The result of learning is an approximation of the posterior
probability of all the unknown variables given the observations. The
unknown variables are the factors
**s**(*t*), the parameters of the
mapping
**f**, variance parameters for factors and observation
noise and the parameters of the hierarchical prior. The approximation
is needed because the posterior joint probability of all the unknown
variables is very complex due to the large number of unknowns and the
complex structure of the model.

In most publications of this thesis, the approximation of the
posterior is assumed to have a maximally factorial form, that is, all
the unknown variables are assumed to be independent given the
observations. This can be seen as a necessary and sufficient
extension to point estimates which is sensitive to posterior
probability mass instead of probability density. Publication VIII shows how some of the most
important posterior correlations of the variables can be included in
the approximation without compromising the computational efficiency.
Notice that although the variables are assumed to be independent *a
priori*, they are dependent *a posteriori* because the
observations induce dependences between them.

Publication I presents the methods in minimum message length framework and therefore uses a uniform distribution as the approximation for the posterior. Other publications use the Gaussian distribution which is in general a better approximation to posterior densities. It is also often possible to choose a parameterisation, such as the logarithmic parameterisation of the variance or the ``softmax'' parametrisation of the mixture coefficients [84], which makes the Gaussian approximation even more valid.

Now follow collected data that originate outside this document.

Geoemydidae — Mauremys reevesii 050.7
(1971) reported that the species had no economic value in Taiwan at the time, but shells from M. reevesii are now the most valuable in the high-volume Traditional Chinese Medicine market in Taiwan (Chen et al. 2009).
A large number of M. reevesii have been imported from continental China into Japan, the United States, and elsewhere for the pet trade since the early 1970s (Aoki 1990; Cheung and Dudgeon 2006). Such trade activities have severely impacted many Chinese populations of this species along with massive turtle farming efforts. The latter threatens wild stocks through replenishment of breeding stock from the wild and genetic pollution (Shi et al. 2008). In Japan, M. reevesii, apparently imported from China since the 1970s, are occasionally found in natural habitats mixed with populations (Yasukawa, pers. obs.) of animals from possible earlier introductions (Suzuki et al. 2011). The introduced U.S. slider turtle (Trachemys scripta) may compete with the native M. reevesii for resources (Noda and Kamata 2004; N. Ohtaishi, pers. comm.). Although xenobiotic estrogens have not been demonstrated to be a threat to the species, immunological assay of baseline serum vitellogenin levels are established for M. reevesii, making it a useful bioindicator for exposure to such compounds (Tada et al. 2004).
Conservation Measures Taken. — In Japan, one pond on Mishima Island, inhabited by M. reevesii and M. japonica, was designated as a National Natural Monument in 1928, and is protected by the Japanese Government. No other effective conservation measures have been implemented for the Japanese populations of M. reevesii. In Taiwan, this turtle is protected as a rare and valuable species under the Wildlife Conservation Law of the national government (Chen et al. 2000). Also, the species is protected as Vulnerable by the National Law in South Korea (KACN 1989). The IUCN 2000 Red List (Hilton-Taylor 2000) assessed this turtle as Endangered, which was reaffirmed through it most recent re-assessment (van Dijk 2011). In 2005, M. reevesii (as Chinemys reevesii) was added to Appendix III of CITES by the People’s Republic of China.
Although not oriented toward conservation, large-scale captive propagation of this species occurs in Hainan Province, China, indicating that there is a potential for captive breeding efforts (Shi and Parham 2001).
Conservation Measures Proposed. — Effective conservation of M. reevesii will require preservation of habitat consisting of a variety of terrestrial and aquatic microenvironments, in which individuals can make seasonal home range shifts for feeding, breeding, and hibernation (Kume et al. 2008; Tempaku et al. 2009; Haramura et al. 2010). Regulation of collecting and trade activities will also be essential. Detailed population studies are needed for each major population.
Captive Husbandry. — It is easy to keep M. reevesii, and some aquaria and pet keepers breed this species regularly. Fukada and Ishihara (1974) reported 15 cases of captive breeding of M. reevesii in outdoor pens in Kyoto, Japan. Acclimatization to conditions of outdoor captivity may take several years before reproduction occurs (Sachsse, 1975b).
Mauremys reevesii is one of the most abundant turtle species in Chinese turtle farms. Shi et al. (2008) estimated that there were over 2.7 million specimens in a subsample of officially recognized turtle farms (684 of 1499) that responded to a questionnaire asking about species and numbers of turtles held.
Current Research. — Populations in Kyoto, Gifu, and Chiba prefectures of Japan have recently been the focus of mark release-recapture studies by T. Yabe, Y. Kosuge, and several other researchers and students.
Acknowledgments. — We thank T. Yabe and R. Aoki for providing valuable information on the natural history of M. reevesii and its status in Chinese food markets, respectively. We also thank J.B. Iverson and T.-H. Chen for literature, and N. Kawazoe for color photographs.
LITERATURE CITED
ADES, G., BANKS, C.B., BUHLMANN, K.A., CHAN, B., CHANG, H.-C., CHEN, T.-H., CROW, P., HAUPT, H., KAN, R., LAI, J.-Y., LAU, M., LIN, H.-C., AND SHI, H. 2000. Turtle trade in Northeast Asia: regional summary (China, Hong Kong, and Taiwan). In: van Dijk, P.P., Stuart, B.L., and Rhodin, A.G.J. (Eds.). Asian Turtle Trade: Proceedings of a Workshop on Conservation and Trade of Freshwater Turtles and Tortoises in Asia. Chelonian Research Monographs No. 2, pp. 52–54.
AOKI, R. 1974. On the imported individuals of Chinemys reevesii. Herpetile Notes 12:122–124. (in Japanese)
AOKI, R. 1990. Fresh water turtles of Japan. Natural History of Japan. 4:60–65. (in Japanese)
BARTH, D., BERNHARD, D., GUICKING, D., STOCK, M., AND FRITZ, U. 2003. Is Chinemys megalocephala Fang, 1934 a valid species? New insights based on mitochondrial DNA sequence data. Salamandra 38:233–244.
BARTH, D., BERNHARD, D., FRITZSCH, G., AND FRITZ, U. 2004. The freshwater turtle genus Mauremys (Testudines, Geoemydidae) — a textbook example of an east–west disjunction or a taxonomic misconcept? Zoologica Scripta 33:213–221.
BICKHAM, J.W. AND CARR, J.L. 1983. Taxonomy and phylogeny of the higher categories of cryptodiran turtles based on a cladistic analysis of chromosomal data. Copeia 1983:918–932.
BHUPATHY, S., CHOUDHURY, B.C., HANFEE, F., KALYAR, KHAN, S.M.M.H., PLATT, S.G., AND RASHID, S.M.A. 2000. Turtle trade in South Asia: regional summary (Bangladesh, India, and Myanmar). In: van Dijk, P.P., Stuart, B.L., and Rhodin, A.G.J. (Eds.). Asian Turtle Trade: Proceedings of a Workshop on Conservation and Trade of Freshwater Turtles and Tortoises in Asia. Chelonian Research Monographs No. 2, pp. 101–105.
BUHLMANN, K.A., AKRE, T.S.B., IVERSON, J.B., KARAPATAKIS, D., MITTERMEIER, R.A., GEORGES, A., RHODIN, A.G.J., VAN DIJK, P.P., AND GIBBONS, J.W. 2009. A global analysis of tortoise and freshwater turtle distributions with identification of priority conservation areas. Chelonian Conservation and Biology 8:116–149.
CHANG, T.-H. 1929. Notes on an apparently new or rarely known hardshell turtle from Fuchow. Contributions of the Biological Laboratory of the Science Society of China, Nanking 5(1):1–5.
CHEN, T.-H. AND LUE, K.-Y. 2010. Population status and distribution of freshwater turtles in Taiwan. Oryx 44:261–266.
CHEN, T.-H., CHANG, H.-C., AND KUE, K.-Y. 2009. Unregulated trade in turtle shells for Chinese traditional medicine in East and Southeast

The cost function in ensemble learning is the Kullback-Leibler information between the posterior probability and its approximation. Due to the simple factorial form of the approximation, the cost function and its derivatives can be computed efficiently. The required computations resemble very much the ones which would be carried out using the standard backpropagation algorithm for estimating the unknown variables of the model. The most notable difference is that scalar values are replaced by probability distributions of the values.

During learning, the approximation of the posterior is adapted by a modification of gradient descent which utilises the structure of the problem as explained in publication V. The difference to ordinary point estimation is that the weights and factors are characterised by their mean and variance. This is important as then the algorithm is sensitive to the probability mass in the posterior probability instead of being sensitive to probability density. Figure 7 illustrates the adaptation of the posterior probability density instead of a point estimate for an unknown variable of the model.